Westminster’s infamous dead shopping center is on course for redevelopment

Westminster’s infamous dead shopping center is on course for redevelopment

Westminster Mall, a once-popular shopping center that has been desecrated by graffiti and vandalism since it closed last year, is slated for demolition soon.

It will be replaced by housing, a hotel and some shops and stores, part of a national trend of exchanging outdated, failed shopping centers in high-traffic locations for a mixed-use development that typically includes apartments. The process often takes a long time, putting empty shopping centers at risk of being misused

In recent weeks, videos have circulated on social media showing widespread paint marks and destruction inside the structure that was a cultural touchstone in the Orange County city of Westminster for decades after it opened in 1974.

In its heyday, the mall was a gathering place, when there were few other places to hang out. It was the place where children discovered the latest fashion and where ‘mall rats’ roamed in packs after school.

Its owner, Irvine-based Shopoff Realty Investments, formally completed its purchase of the property visible from the 405 Freeway and announced last week that demolition of the massive indoor shopping center would begin in April. Target will continue to operate during this period, its owners said.

The company paid nearly $93 million for most of the old mall, according to real estate data provider CoStar. Shopoff Realty acquired the mall’s former Sears and Macy’s parcels in 2022.

Shopoff Realty now manages the mall and surrounding retail properties on an 89.3-acre site that it plans to convert into a mixed-use complex called Bolsa Pacific in Westminster.

The plans for Bolsa Pacific call for 2,250 homes with a mix of owner-occupied homes and affordable rental properties at market rates, the developer said.

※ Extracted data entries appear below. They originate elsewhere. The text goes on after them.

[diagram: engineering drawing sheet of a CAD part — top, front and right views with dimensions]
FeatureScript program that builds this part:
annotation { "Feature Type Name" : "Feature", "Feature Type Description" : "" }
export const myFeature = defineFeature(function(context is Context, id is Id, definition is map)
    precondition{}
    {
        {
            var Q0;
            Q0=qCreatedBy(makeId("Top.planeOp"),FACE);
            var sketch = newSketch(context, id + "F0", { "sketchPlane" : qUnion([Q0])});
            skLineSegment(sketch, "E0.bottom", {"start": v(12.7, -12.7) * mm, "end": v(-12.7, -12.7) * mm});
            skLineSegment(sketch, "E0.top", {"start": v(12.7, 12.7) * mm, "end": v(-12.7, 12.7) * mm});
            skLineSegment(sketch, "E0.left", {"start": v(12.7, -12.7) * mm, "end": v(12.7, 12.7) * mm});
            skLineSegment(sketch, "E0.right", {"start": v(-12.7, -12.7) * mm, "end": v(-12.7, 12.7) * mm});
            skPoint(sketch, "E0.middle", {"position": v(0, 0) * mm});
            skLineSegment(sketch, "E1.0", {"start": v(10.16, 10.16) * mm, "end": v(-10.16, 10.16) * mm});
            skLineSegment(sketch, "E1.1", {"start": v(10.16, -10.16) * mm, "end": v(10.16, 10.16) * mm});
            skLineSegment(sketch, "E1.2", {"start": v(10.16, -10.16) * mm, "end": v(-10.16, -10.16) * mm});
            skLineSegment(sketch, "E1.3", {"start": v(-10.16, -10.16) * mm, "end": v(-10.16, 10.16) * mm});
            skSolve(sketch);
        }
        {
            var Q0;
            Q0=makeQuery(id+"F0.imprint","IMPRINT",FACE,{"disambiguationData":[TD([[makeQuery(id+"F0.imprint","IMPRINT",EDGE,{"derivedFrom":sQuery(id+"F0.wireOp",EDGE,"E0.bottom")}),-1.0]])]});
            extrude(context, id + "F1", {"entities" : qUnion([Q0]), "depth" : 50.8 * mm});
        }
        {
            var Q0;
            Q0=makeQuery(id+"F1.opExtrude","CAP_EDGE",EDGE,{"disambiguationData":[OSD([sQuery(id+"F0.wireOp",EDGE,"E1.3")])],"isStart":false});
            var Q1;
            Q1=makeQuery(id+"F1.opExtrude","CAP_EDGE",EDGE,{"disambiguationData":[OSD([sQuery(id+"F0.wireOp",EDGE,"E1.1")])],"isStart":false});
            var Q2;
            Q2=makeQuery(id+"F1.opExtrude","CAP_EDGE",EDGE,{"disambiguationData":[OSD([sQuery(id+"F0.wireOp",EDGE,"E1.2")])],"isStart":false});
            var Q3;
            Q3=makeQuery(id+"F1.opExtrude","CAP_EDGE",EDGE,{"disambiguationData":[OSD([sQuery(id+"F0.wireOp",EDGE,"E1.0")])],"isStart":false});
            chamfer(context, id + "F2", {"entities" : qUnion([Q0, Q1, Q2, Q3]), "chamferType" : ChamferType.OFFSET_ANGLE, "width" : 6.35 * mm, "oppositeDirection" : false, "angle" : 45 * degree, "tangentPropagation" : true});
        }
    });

Since its closure, vandals have entered the mall, covering it in graffiti and destroying the interior.

(Allen J. Schaben/Los Angeles Times)

The project also includes a 120-room hotel and more than 20,000 square feet of shops and restaurants. Bolsa Pacific will include more than 15 hectares of open space, including private spaces for residents, outdoor promenades and a network of walking trails.

Shopoff Realty expects city officials to approve the plans in the coming months and construction to begin by the end of the year after demolition is completed.

“The Westminster Mall meant a lot to a lot of people for many years,” said Willliam A. Shopoff, president of Shopoff Realty. “It was a meeting place and it was a place where people had their first jobs, or their first dates or their first kiss – or all of the above. We envision a new kind of meeting place that can have the same meaning for people for the next 50 or 75 years.”

As many as 8,000 people will live there, he said, and hundreds will work at the hotel.

“It’s hard to accumulate that much land in Orange County,” Shopoff said. “This is truly a special opportunity.”

According to city documents, the Westminster Mall opened in 1974 on the former site of the world’s largest goldfish farm. In the 1980s and 2008 it underwent major renovation.

As malls have closed due to changing consumer shopping habits and a desire for more lucrative development opportunities, the sprawling vacant buildings have taken on a new appeal as a kind of post-apocalyptic wasteland, much to the chagrin of local officials. Grazing such large structures and building something new in their place often takes years, leaving the malls empty and ripe for abuse.

Videos on social media and YouTube show people tagging empty storefronts, skateboarding or cycling indoors, and urban explorers touring the abandoned spaces for posterity or looking for signs of paranormal activity.

After the Hawthorne Plaza closed in 1999, it became the eerie setting for music videos by artists like Taylor Swift, Beyoncé and Travis Scott. Graffiti, trash, violations and safety problems at the sprawling shopping center have rankled local officials for so many years that they enforced a court order forcing the property’s owners to redevelop or demolish it by August.

Valley Plaza in North Hollywood, once touted as the largest mall on the West Coast, had been abandoned for nearly a decade and had become a hot spot for fires and criminal activity before it was demolished last year.

Times staff writer Hannah Fry contributed to this report.